President Trump issued orders to roll-back Dodd-Frank and to review the Fiduciary Rule. It’s caused a stir, okay a tempest. Like everything Trump, the response was “yuge.”
How does a widely agreed upon principle like fiduciary end up becoming an-only-in-Washington s*#@storm?
Easy, Congress wrote laws to clarify the matter. There has been a perfectly acceptable Fiduciary Rule on the books since the 1940 Investment Advisors Act. It’s non-controversial, serviceable, and has stood the test of time.
The reason Congress decided to address the issue again was simply that the rule did not apply to Brokers, it only applied to Registered Investment Advisers. And Congress chose to refine and redefine the rules for fiduciary investment advice through the Department of Labor, because of the importance of investments to retirement accounts.

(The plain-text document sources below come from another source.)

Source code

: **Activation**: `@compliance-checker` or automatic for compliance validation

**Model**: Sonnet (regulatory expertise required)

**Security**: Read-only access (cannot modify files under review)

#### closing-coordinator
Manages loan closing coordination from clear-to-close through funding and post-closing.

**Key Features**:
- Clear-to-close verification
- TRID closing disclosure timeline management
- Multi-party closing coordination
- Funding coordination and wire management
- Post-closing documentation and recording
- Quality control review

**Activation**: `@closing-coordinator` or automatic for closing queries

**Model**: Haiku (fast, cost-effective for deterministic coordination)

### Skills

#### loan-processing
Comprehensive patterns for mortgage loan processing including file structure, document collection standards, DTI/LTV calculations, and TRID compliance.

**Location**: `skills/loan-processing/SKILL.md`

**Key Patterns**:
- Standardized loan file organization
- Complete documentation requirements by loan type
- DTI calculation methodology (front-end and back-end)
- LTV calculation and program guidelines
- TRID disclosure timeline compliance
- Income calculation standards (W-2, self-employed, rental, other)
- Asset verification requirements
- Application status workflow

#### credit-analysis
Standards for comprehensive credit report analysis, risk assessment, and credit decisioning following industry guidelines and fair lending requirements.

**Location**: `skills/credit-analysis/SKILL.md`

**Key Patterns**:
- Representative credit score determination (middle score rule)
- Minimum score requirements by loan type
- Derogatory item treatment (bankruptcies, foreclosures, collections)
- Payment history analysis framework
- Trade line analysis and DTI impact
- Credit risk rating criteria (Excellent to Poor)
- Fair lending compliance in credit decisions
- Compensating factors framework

In their wisdom, Congress couldn’t simply state that the 1940 Act applied to brokers as well. No, Congress had to define fiduciary all over again, with pages and pages of rules and regulations which were incomprehensible from the get-go. In other words, they took fiduciary, a concept with almost universal public support and certain practical merits, and they turned it on its head and created a mountain of rules and regulation that brought the entire concept of “fiduciary” into question.
We require professionals in many fields to put their clients well-being before their own. No one would sanction a heart surgeon performing a few “extra” surgeries in order to buy a new yacht. CPAs, attorneys, pharmacists, all willingly accept the burden of putting their clients’ interests first and foremost. It’s not a controversial idea.
Fiduciary itself is not the problem. If Dodd-Frank is unworkable, Congress should take a bold step and work with the Investment Advisor’s definition and rules, after all it’s done the job since 1940.